Lalo Schifrin est mort hier

Je peux parler technique ? me glissa-t-il timidement, après que je lui avais demandé ce qu’il avait conservé de l’enseignement d’Olivier Messiaen au Conservatoire de Paris dans ses compositions pour Dizzy Gillespie. Bien sûr, répondis-je sottement.

Et alors commença une longue et tortueuse description de toutes sortes de rythmes endiablés et foldingues, d’intervalles inédits, de timbres, de folies hallucinées que Lalo Schifrin avait récolté au fil de la Turangalîla-Symphonie ou Des Canyons aux étoiles et qui survécurent et s’instillèrent sans y paraître dans sa Gillespiana ou au hasard de ses compositions géniales et minuscules disséminées au gré des épisodes qu’on lui commandait de Mission: Impossible. L’attachée de presse et moi, nous fûmes stupéfaits : ah, on voulait parler musique, alors on parlait musique…

Cet homme portait beau, avait une magnifique crinière blanche, parlait un français impeccable, zézayant fièrement avec son accent argentin.

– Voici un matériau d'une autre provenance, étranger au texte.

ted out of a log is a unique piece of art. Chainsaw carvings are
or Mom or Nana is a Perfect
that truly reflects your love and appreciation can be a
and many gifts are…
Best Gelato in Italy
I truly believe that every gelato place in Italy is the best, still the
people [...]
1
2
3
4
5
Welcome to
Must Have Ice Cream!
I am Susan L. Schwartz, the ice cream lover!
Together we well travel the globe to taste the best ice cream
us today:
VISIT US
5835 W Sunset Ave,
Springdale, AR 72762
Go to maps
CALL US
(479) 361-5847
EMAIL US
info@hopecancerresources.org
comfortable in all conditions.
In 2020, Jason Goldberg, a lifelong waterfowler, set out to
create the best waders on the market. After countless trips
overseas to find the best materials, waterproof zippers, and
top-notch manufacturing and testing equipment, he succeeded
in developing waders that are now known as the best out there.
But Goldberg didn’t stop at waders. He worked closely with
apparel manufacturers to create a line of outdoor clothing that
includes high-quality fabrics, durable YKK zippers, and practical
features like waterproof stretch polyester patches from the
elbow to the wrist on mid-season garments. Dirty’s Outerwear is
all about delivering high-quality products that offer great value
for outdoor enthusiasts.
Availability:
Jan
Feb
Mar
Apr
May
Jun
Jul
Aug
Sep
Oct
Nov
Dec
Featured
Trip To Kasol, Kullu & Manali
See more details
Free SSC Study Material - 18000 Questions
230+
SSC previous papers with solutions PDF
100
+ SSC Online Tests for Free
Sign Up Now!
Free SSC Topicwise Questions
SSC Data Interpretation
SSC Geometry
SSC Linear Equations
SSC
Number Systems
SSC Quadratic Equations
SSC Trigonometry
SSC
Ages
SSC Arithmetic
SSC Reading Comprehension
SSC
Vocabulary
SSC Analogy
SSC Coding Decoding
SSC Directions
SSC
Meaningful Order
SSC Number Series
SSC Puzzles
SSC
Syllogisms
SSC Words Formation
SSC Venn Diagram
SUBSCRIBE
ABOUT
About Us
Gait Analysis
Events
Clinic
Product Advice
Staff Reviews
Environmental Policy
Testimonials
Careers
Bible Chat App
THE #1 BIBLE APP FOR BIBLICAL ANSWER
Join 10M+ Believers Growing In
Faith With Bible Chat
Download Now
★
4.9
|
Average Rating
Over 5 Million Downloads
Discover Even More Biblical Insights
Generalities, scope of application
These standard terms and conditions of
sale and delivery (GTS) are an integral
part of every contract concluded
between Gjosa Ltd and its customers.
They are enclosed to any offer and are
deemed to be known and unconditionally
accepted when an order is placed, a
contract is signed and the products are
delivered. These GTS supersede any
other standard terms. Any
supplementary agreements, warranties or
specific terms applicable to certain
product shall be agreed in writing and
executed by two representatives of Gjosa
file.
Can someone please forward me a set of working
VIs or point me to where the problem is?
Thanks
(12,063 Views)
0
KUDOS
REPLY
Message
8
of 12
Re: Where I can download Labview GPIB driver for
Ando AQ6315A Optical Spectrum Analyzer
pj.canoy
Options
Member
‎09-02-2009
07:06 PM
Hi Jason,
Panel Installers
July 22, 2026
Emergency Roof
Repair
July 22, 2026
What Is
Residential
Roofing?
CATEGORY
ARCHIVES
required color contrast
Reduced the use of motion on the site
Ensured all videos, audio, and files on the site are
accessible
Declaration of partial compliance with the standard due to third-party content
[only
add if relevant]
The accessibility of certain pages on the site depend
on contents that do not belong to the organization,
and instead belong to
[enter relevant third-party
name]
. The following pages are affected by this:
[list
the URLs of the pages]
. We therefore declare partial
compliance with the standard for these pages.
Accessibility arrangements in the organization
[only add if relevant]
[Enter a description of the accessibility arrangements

C’était le 14 juillet 1999, dans le hall de son hôtel, un peu en dehors de Vienne, en Isère. Il allait pleuvoir, je m’étais bien organisé et je me croyais libre, et j’étais heureux de rencontrer ce vieux monsieur dont je dévorais les disques depuis tant d’années. C’était l’une des premières interviews de ma carrière de journaliste : je l’avais arrachée à ma rédaction en chef parisienne en lui mentant outrageusement (un billet de train, une nuit d’hôtel miteux, et des promesses en l’air : bref, l’histoire de ma vie professionnelle) et j’y étais enfin. J’ai posé des questions stupides. J’ai dit bêtement que j’aimais son travail depuis que j’étais gosse. J’ai été obséquieux, maladroit, à côté de la plaque, crâneur, c’est-à-dire que j’avais tout pour faire carrière dans ce métier.

Dans la nuit, dans la coquille noire du Théâtre antique mouillée par une petite bruine, j’ai ensuite vu Lalo Schifrin diriger son big-band debout, sa main droite sur le clavier, la main gauche lançant la foudre, commandant le vent, pilotant les anges du ciel, libérant les parfums et les cris de la jungle amazonienne, s’enveloppant dans les fumerolles d’un grand train filant dans l’immensité de l’Amérique du sud, et lui, Lalo Schifrin, face à tout ça, était souriant, heureux, sautillant comme un gamin de vingt piges parce qu’il faisait de la musique.

Tout ce que j’ai vécu ensuite, jusqu’à mes premiers reportages en Afrique, a été mesuré à l’aune de ce 14 juillet-là, sous la bruine. Rien n’a tenu le choc. Je regrette seulement avoir été un idiot, c’est-à-dire n’avoir été qu’un journaliste, avec autant de limites, aussi peu de liberté et une cupidité de pickpocket.